1. A mask wearing detection method based on improved YOLOv3 is characterized by comprising the following steps:

step 2, constructing a mask wearing detection network based on YOLOv 3;

2. The mask wearing detection method based on the improved YOLOv3 as claimed in claim 1, wherein the specific mode of step 2 is as follows:

step 202, performing target anchor frame clustering on the data set;

step 203, optimize the loss function.

3. The mask wearing detection method based on improved YOLOv3 as claimed in claim 2, wherein the specific way of step 201 is to embed a sentet channel attention mechanism into 5 residual network structures of a backbone feature extraction network of YOLOv3, deeply mine the context of the target, emphasize useful detail information, suppress ineffective interference information, and complete the reconstruction of the feature extraction network.

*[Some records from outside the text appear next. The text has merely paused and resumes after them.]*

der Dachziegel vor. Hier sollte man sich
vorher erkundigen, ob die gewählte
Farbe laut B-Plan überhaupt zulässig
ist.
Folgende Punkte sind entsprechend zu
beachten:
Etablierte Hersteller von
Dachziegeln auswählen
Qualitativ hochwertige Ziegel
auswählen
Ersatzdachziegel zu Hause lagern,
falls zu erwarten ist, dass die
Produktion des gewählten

4. The method for detecting whether a user wears a mask according to claim 2, wherein the mask wearing detection method is based on improved YOLOv3, and in step 202, the mask occlusion face data set is optimized in the size of an anchor frame by using a K-means + + algorithm, so that the detection efficiency is improved.

5. The method for detecting whether a mask is worn based on improved YOLOv3 of claim 2, wherein in step 203, a CIoU loss function is used to perform a bounding box regression, thereby improving the positioning accuracy.